Data: 2014-12-27 23:34:09
Temat: Re: 'nie kocham swojego dziecka'
Od: Qrczak <q...@q...pl>
Pokaż wszystkie nagłówki
Dnia 2014-12-27 23:26, obywatel Chiron uprzejmie donosi:
> Użytkownik "Qrczak" <q...@q...pl> napisał w wiadomości
> news:549f265b$0$2644$65785112@news.neostrada.pl...
>> Dnia 2014-12-27 19:39, obywatel FEniks uprzejmie donosi:
>>> W dniu 2014-12-27 o 12:56, krys pisze:
>>>> XL wrote:
>>>>> Dnia Fri, 26 Dec 2014 19:50:38 +0100, XL napisał(a):
>>>>>
>>>>>>>> kochać nie umieją. Ale to nie oznacza, że jest _właściwy_ porządek
>>>>>>>> rzeczy.
>>>>>>>
>>>>>>> Nie oznacza też, że nie potrafią wychować swojego potomstwa.
>>>>>>
>>>>>> Bez miłości? - nie.
>>>>>> NIE.
>>>>>
>>>>> ...ponieważ "wychować" to nie znaczy tylko dać jeść, wykształcić i
>>>>> nauczyć, co jest be, a co cacy. Nie da się udawać miłości - nawet
>>>>> przed
>>>>> dzieckiem. Sama jako dziecko spotkałam wiele osób (byli to moi
>>>>> nauczyciele), które chciały, abym myślała, że mnie
>>>>> kochają/lubią/akceptują
>>>>> - NIC Z TEGO, dziecko doskonale wyczuwa fałsz. Pamiętam to doskonale.
>>>>
>>>> Istnieje też coś takiego jak odpowiedzialność.

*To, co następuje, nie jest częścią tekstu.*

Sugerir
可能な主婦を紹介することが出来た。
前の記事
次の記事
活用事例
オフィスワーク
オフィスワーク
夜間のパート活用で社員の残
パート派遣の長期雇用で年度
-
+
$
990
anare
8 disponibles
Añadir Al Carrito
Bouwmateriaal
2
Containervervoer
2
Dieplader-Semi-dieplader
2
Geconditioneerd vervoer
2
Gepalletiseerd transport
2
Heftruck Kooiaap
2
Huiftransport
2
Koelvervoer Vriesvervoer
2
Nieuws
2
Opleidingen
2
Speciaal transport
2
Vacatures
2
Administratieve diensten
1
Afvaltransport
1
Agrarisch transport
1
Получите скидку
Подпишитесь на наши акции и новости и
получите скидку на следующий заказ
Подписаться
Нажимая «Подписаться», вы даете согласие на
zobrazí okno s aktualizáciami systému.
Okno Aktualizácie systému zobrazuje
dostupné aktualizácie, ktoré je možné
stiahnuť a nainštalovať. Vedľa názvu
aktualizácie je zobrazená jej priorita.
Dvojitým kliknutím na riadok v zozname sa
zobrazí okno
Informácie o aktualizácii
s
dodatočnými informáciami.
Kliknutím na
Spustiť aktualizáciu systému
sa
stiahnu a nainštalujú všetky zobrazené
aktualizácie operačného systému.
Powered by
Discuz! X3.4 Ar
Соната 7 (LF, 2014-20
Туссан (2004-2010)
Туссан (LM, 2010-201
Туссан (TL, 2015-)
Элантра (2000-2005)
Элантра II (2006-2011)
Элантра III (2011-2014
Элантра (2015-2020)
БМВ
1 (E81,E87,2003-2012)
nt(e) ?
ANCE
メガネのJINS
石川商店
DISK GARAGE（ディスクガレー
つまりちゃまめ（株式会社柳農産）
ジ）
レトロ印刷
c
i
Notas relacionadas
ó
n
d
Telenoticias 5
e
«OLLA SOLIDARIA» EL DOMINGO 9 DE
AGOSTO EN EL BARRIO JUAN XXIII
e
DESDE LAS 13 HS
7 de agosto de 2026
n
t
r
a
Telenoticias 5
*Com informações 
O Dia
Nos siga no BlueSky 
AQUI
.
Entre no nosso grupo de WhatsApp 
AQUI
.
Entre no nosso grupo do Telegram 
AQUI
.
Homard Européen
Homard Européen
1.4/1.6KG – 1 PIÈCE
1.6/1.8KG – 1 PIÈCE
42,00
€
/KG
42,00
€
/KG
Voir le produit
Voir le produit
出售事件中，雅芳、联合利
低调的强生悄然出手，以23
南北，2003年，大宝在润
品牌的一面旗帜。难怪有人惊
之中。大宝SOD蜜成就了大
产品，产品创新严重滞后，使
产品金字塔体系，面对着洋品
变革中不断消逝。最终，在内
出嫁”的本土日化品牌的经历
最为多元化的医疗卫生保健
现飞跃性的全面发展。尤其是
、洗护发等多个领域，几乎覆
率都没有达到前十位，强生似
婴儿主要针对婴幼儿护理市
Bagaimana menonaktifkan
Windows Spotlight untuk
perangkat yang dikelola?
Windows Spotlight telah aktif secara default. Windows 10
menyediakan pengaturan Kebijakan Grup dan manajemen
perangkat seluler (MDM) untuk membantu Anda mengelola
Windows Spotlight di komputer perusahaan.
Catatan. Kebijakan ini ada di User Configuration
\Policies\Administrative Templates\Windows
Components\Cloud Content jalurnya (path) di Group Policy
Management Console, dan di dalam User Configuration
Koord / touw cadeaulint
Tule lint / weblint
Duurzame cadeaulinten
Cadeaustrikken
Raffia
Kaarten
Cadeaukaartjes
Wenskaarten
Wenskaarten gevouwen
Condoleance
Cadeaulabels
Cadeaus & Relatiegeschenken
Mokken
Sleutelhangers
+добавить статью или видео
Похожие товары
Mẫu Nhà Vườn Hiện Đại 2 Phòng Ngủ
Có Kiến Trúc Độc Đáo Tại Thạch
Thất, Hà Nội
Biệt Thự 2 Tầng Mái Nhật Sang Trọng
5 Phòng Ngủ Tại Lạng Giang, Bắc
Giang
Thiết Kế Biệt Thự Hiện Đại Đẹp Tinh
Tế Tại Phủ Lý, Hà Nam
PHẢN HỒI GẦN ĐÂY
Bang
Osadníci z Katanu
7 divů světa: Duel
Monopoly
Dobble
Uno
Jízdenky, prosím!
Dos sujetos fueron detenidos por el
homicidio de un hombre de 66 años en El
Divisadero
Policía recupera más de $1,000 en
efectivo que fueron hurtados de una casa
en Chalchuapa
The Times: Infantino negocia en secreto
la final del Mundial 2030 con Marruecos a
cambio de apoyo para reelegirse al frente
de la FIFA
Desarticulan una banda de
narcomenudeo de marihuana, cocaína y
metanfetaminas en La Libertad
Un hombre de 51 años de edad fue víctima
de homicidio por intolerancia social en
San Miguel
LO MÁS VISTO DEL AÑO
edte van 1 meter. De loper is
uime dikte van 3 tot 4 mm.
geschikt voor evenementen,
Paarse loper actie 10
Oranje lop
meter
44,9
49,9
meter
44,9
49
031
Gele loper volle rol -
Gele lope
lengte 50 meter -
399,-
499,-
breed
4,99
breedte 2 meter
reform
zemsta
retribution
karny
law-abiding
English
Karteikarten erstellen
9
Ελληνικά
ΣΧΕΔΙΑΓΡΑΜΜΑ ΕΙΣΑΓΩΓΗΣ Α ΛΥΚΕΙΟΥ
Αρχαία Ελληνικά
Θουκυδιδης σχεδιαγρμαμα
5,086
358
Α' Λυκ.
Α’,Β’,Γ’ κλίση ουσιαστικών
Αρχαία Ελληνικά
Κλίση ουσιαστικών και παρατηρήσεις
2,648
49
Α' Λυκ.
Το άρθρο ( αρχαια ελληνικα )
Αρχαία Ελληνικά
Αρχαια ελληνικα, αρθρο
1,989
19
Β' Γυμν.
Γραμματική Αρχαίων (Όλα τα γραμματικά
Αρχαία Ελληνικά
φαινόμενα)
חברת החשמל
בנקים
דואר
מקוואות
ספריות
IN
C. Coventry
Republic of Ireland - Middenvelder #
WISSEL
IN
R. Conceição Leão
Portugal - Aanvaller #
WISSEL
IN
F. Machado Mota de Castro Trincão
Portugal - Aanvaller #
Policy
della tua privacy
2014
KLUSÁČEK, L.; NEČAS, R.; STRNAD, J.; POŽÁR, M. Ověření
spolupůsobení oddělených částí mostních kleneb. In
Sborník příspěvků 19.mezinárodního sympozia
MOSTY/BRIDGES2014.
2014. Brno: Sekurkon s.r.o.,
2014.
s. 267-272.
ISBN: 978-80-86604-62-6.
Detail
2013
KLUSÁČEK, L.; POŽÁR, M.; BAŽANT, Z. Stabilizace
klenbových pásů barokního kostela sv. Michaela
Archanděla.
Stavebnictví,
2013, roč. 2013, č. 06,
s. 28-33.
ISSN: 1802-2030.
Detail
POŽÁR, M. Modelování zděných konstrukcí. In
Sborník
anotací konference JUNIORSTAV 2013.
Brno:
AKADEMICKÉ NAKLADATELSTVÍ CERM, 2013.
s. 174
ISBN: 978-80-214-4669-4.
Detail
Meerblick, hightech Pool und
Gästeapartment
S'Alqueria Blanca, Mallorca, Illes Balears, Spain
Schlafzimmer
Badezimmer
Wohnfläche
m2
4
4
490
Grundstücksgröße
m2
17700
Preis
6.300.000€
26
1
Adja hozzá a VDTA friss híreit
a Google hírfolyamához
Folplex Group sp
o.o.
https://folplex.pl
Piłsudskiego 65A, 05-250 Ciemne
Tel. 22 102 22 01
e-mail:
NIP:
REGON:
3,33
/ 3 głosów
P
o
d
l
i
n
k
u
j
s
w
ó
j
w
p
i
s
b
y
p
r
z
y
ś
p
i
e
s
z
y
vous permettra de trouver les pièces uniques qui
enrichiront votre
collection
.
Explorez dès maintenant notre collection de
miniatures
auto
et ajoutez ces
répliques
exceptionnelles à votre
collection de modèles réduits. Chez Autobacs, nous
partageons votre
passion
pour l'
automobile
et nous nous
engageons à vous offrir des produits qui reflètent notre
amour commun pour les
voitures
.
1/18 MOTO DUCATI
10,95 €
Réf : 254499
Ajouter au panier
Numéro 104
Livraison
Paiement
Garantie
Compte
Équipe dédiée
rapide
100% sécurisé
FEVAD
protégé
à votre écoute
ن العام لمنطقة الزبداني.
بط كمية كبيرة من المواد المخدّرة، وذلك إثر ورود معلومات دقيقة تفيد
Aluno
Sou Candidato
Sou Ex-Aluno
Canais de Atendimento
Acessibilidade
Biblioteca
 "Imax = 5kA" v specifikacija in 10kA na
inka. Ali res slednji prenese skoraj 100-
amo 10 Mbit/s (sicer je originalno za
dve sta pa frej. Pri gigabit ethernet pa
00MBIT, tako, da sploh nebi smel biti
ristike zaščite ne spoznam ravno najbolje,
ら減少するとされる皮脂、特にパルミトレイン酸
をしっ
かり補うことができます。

>>>> A "kochać to nie znaczy zawsze to samo".
>>>
>>> Tak. I dlatego dzieci często wolą pozostać ze swoimi nieodpowiedzialnymi
>>> rodzicami, niż z odpowiedzialnymi paniami w domu dziecka.
>>
>> Nawet z tymi, co kochają inaczej.
>
> Kochający inaczej? Czyli- logicznie rzecz biorąc- niekochający. No bo
> skoro istnieją ludzie kochający- to ci, którzy nie są kochającymi
> (a_więc_także_kochający_inaczej) są ludźmi niekochającymi.
Dla tych, co im się życie składa tylko z plusów i minusów, na pewno.
Innym może nikt nie wmówi, że czarne jest czarne.
Q
--
Ja tam nie jestem socjopatą. Umiem doskonale udawać, że lubię ludzi.